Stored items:

-- -- --

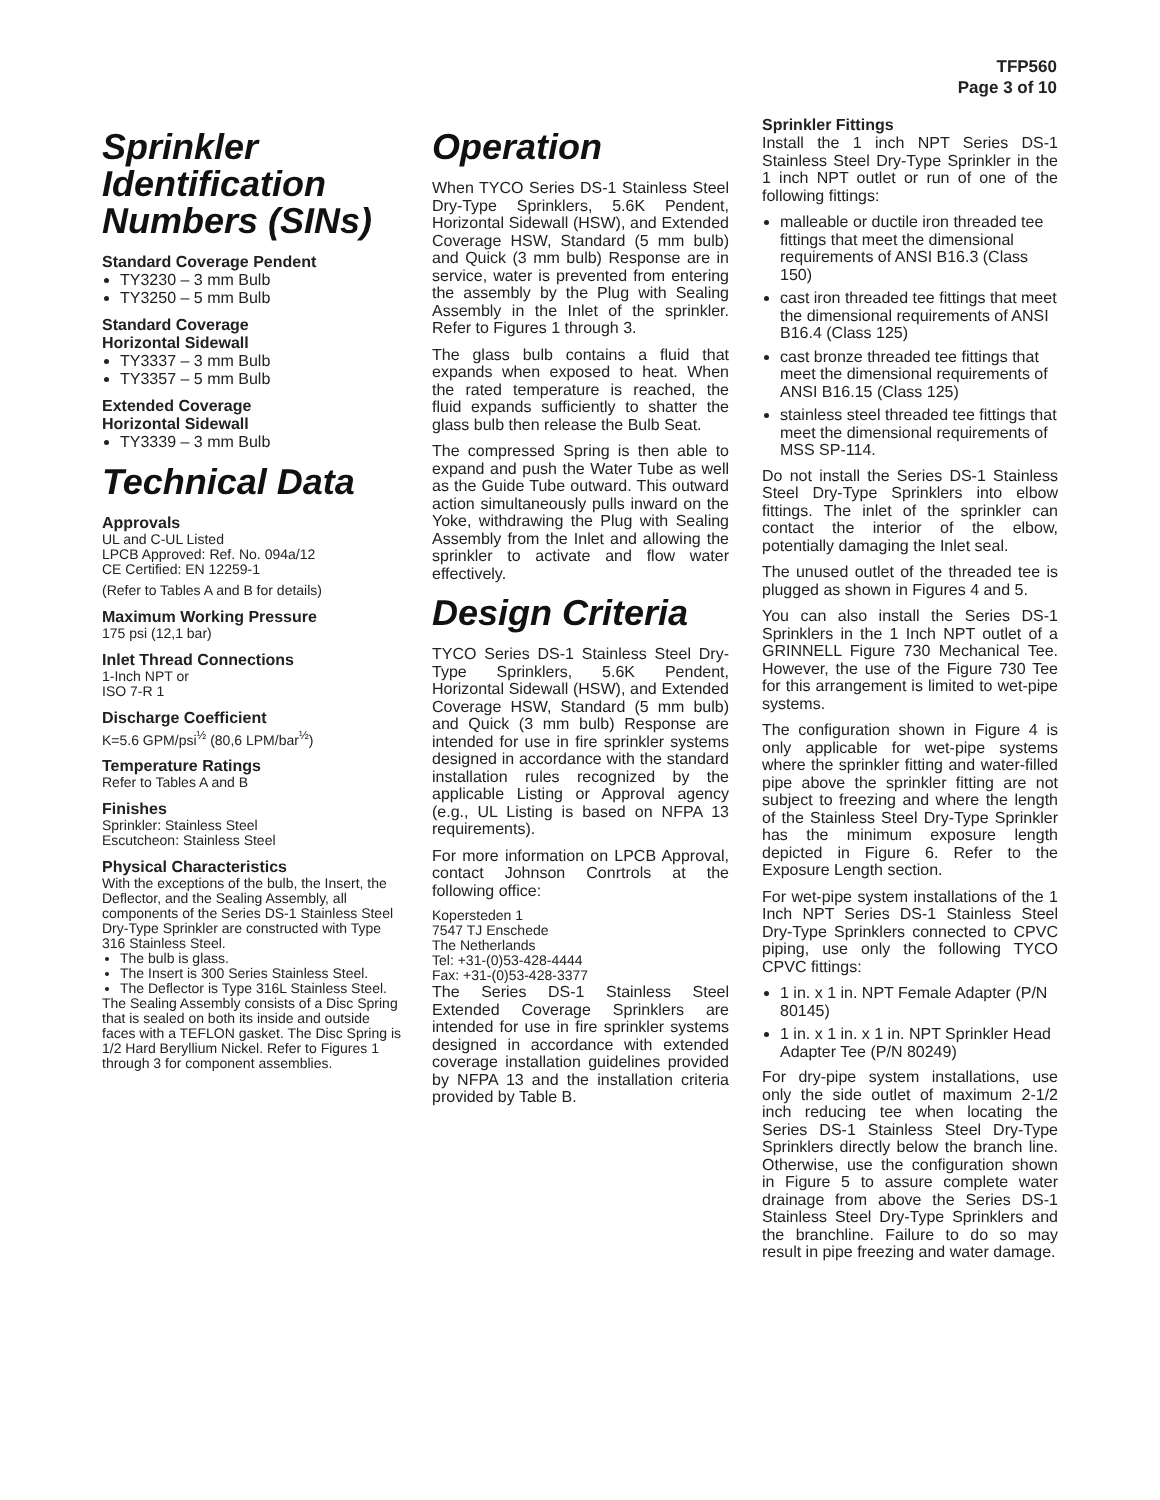TFP560
Page 3 of 10
Sprinkler Identification Numbers (SINs)
Standard Coverage Pendent
TY3230 – 3 mm Bulb
TY3250 – 5 mm Bulb
Standard Coverage
Horizontal Sidewall
TY3337 – 3 mm Bulb
TY3357 – 5 mm Bulb
Extended Coverage
Horizontal Sidewall
TY3339 – 3 mm Bulb
Technical Data
Approvals
UL and C-UL Listed
LPCB Approved: Ref. No. 094a/12
CE Certified: EN 12259-1
(Refer to Tables A and B for details)
Maximum Working Pressure
175 psi (12,1 bar)
Inlet Thread Connections
1-Inch NPT or
ISO 7-R 1
Discharge Coefficient
K=5.6 GPM/psi<sup>½</sup> (80,6 LPM/bar<sup>½</sup>)
Temperature Ratings
Refer to Tables A and B
Finishes
Sprinkler: Stainless Steel
Escutcheon: Stainless Steel
Physical Characteristics
With the exceptions of the bulb, the Insert, the Deflector, and the Sealing Assembly, all components of the Series DS-1 Stainless Steel Dry-Type Sprinkler are constructed with Type 316 Stainless Steel.
The bulb is glass.
The Insert is 300 Series Stainless Steel.
The Deflector is Type 316L Stainless Steel.
The Sealing Assembly consists of a Disc Spring that is sealed on both its inside and outside faces with a TEFLON gasket. The Disc Spring is 1/2 Hard Beryllium Nickel. Refer to Figures 1 through 3 for component assemblies.
Operation
When TYCO Series DS-1 Stainless Steel Dry-Type Sprinklers, 5.6K Pendent, Horizontal Sidewall (HSW), and Extended Coverage HSW, Standard (5 mm bulb) and Quick (3 mm bulb) Response are in service, water is prevented from entering the assembly by the Plug with Sealing Assembly in the Inlet of the sprinkler. Refer to Figures 1 through 3.
The glass bulb contains a fluid that expands when exposed to heat. When the rated temperature is reached, the fluid expands sufficiently to shatter the glass bulb then release the Bulb Seat.
The compressed Spring is then able to expand and push the Water Tube as well as the Guide Tube outward. This outward action simultaneously pulls inward on the Yoke, withdrawing the Plug with Sealing Assembly from the Inlet and allowing the sprinkler to activate and flow water effectively.
Design Criteria
TYCO Series DS-1 Stainless Steel Dry-Type Sprinklers, 5.6K Pendent, Horizontal Sidewall (HSW), and Extended Coverage HSW, Standard (5 mm bulb) and Quick (3 mm bulb) Response are intended for use in fire sprinkler systems designed in accordance with the standard installation rules recognized by the applicable Listing or Approval agency (e.g., UL Listing is based on NFPA 13 requirements).
For more information on LPCB Approval, contact Johnson Conrtrols at the following office:
Kopersteden 1
7547 TJ Enschede
The Netherlands
Tel: +31-(0)53-428-4444
Fax: +31-(0)53-428-3377
The Series DS-1 Stainless Steel Extended Coverage Sprinklers are intended for use in fire sprinkler systems designed in accordance with extended coverage installation guidelines provided by NFPA 13 and the installation criteria provided by Table B.
Sprinkler Fittings
Install the 1 inch NPT Series DS-1 Stainless Steel Dry-Type Sprinkler in the 1 inch NPT outlet or run of one of the following fittings:
malleable or ductile iron threaded tee fittings that meet the dimensional requirements of ANSI B16.3 (Class 150)
cast iron threaded tee fittings that meet the dimensional requirements of ANSI B16.4 (Class 125)
cast bronze threaded tee fittings that meet the dimensional requirements of ANSI B16.15 (Class 125)
stainless steel threaded tee fittings that meet the dimensional requirements of MSS SP-114.
Do not install the Series DS-1 Stainless Steel Dry-Type Sprinklers into elbow fittings. The inlet of the sprinkler can contact the interior of the elbow, potentially damaging the Inlet seal.
The unused outlet of the threaded tee is plugged as shown in Figures 4 and 5.
You can also install the Series DS-1 Sprinklers in the 1 Inch NPT outlet of a GRINNELL Figure 730 Mechanical Tee. However, the use of the Figure 730 Tee for this arrangement is limited to wet-pipe systems.
The configuration shown in Figure 4 is only applicable for wet-pipe systems where the sprinkler fitting and water-filled pipe above the sprinkler fitting are not subject to freezing and where the length of the Stainless Steel Dry-Type Sprinkler has the minimum exposure length depicted in Figure 6. Refer to the Exposure Length section.
For wet-pipe system installations of the 1 Inch NPT Series DS-1 Stainless Steel Dry-Type Sprinklers connected to CPVC piping, use only the following TYCO CPVC fittings:
1 in. x 1 in. NPT Female Adapter (P/N 80145)
1 in. x 1 in. x 1 in. NPT Sprinkler Head Adapter Tee (P/N 80249)
For dry-pipe system installations, use only the side outlet of maximum 2-1/2 inch reducing tee when locating the Series DS-1 Stainless Steel Dry-Type Sprinklers directly below the branch line. Otherwise, use the configuration shown in Figure 5 to assure complete water drainage from above the Series DS-1 Stainless Steel Dry-Type Sprinklers and the branchline. Failure to do so may result in pipe freezing and water damage.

-- -- --

ACTION ITEM
Would you set down the records above once more, exactly, with the pictures removed?

ANSWER BOX
TFP560
Page 3 of 10
Sprinkler Identification Numbers (SINs)
Standard Coverage Pendent
TY3230 – 3 mm Bulb
TY3250 – 5 mm Bulb
Standard Coverage
Horizontal Sidewall
TY3337 – 3 mm Bulb
TY3357 – 5 mm Bulb
Extended Coverage
Horizontal Sidewall
TY3339 – 3 mm Bulb
Technical Data
Approvals
UL and C-UL Listed
LPCB Approved: Ref. No. 094a/12
CE Certified: EN 12259-1
(Refer to Tables A and B for details)
Maximum Working Pressure
175 psi (12,1 bar)
Inlet Thread Connections
1-Inch NPT or
ISO 7-R 1
Discharge Coefficient
K=5.6 GPM/psi<sup>½</sup> (80,6 LPM/bar<sup>½</sup>)
Temperature Ratings
Refer to Tables A and B
Finishes
Sprinkler: Stainless Steel
Escutcheon: Stainless Steel
Physical Characteristics
With the exceptions of the bulb, the Insert, the Deflector, and the Sealing Assembly, all components of the Series DS-1 Stainless Steel Dry-Type Sprinkler are constructed with Type 316 Stainless Steel.
The bulb is glass.
The Insert is 300 Series Stainless Steel.
The Deflector is Type 316L Stainless Steel.
The Sealing Assembly consists of a Disc Spring that is sealed on both its inside and outside faces with a TEFLON gasket. The Disc Spring is 1/2 Hard Beryllium Nickel. Refer to Figures 1 through 3 for component assemblies.
Operation
When TYCO Series DS-1 Stainless Steel Dry-Type Sprinklers, 5.6K Pendent, Horizontal Sidewall (HSW), and Extended Coverage HSW, Standard (5 mm bulb) and Quick (3 mm bulb) Response are in service, water is prevented from entering the assembly by the Plug with Sealing Assembly in the Inlet of the sprinkler. Refer to Figures 1 through 3.
The glass bulb contains a fluid that expands when exposed to heat. When the rated temperature is reached, the fluid expands sufficiently to shatter the glass bulb then release the Bulb Seat.
The compressed Spring is then able to expand and push the Water Tube as well as the Guide Tube outward. This outward action simultaneously pulls inward on the Yoke, withdrawing the Plug with Sealing Assembly from the Inlet and allowing the sprinkler to activate and flow water effectively.
Design Criteria
TYCO Series DS-1 Stainless Steel Dry-Type Sprinklers, 5.6K Pendent, Horizontal Sidewall (HSW), and Extended Coverage HSW, Standard (5 mm bulb) and Quick (3 mm bulb) Response are intended for use in fire sprinkler systems designed in accordance with the standard installation rules recognized by the applicable Listing or Approval agency (e.g., UL Listing is based on NFPA 13 requirements).
For more information on LPCB Approval, contact Johnson Conrtrols at the following office:
Kopersteden 1
7547 TJ Enschede
The Netherlands
Tel: +31-(0)53-428-4444
Fax: +31-(0)53-428-3377
The Series DS-1 Stainless Steel Extended Coverage Sprinklers are intended for use in fire sprinkler systems designed in accordance with extended coverage installation guidelines provided by NFPA 13 and the installation criteria provided by Table B.
Sprinkler Fittings
Install the 1 inch NPT Series DS-1 Stainless Steel Dry-Type Sprinkler in the 1 inch NPT outlet or run of one of the following fittings:
malleable or ductile iron threaded tee fittings that meet the dimensional requirements of ANSI B16.3 (Class 150)
cast iron threaded tee fittings that meet the dimensional requirements of ANSI B16.4 (Class 125)
cast bronze threaded tee fittings that meet the dimensional requirements of ANSI B16.15 (Class 125)
stainless steel threaded tee fittings that meet the dimensional requirements of MSS SP-114.
Do not install the Series DS-1 Stainless Steel Dry-Type Sprinklers into elbow fittings. The inlet of the sprinkler can contact the interior of the elbow, potentially damaging the Inlet seal.
The unused outlet of the threaded tee is plugged as shown in Figures 4 and 5.
You can also install the Series DS-1 Sprinklers in the 1 Inch NPT outlet of a GRINNELL Figure 730 Mechanical Tee. However, the use of the Figure 730 Tee for this arrangement is limited to wet-pipe systems.
The configuration shown in Figure 4 is only applicable for wet-pipe systems where the sprinkler fitting and water-filled pipe above the sprinkler fitting are not subject to freezing and where the length of the Stainless Steel Dry-Type Sprinkler has the minimum exposure length depicted in Figure 6. Refer to the Exposure Length section.
For wet-pipe system installations of the 1 Inch NPT Series DS-1 Stainless Steel Dry-Type Sprinklers connected to CPVC piping, use only the following TYCO CPVC fittings:
1 in. x 1 in. NPT Female Adapter (P/N 80145)
1 in. x 1 in. x 1 in. NPT Sprinkler Head Adapter Tee (P/N 80249)
For dry-pipe system installations, use only the side outlet of maximum 2-1/2 inch reducing tee when locating the Series DS-1 Stainless Steel Dry-Type Sprinklers directly below the branch line. Otherwise, use the configuration shown in Figure 5 to assure complete water drainage from above the Series DS-1 Stainless Steel Dry-Type Sprinklers and the branchline. Failure to do so may result in pipe freezing and water damage.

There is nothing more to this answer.